The Benefits of Contractor Financing Explained

Contractor Financing

The range of financial tools available to construction companies to increase cash flow is called contractor finance. These choices enable a contractor to postpone payment for expenditures or get advance payments.

Most contractors get their financing through lending network companies. It’s safe for them and their customers. It also helps them to close more sales. The customer can check offers quickly without impacting their credit score.

Increased Revenue

What is contractor financing? Contractor financing is a unique type of finance that uses the contract to underwrite the loan. It differs from other forms of finance, such as factoring and merchant cash advances, that require invoices or accounts receivable to qualify for the financing.

Contractors often experience a scenario where they present their bid to a homeowner, and the homeowner is shocked at the project cost. This leads to the homeowner scaling back the scope of work or deferring the project altogether.

Adding the option of financing to your business can help you close more projects. However, discussing their options requires more time with your customers. To help reduce the amount of time spent, most lender partners offer specialized regular training for your team and monthly data analytics.
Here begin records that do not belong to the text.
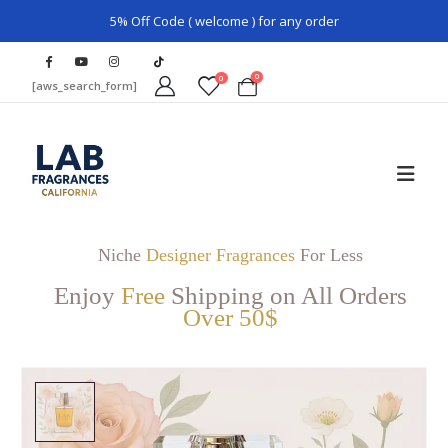
5% Off Code ( welcome ) for any order
0
0
[aws_search_form]
Niche
Designer Fragrances
For Less
Enjoy
Free
Shipping on All Orders
Over 50$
Increased Customer Satisfaction

Offering contractor financing is a great way to increase the quality of your business’s projects. It can also help you increase the number of projects you close and improve your closing rates.

Customer satisfaction is a highly sought-after business metric influencing everything from sales growth to profit margins. However, achieving high levels of customer satisfaction requires more than just monitoring a single metric.

For example, a strong relationship exists between customer satisfaction and willingness to pay. Understanding this functional relationship is important for managers to understand the trade-off between aspired levels of customer satisfaction and the costs associated with delivering that level of satisfaction.

Reduced Cancellations

Because contractor loans rely less on traditional loan components like business profit and personal assets, they can be easier to qualify for than traditional term loans. They also tend to be short-term, structured to align with the contract timeline, and can help businesses avoid costly project delays or cancellations due to lack of financing. Some lenders even allow contractors to subsidize the cost of the loan through their lending partnerships, which can further lower interest rates for qualifying borrowers. 

Increased Sales

When you can provide contractor financing for your customers, you can grow sales while allowing them to purchase a service that is right for their budget. This allows your customers to get the home improvement project they need done at a monthly cost that works for them.

This can help reduce customer cancellations as they no longer worry about securing the funds to complete their project. This can lead to a more positive experience for your customers, making them more likely to work with you again. This is especially true when you partner with a lender that offers easy qualification standards. Their approval process is typically based on contract terms, not personal income or assets.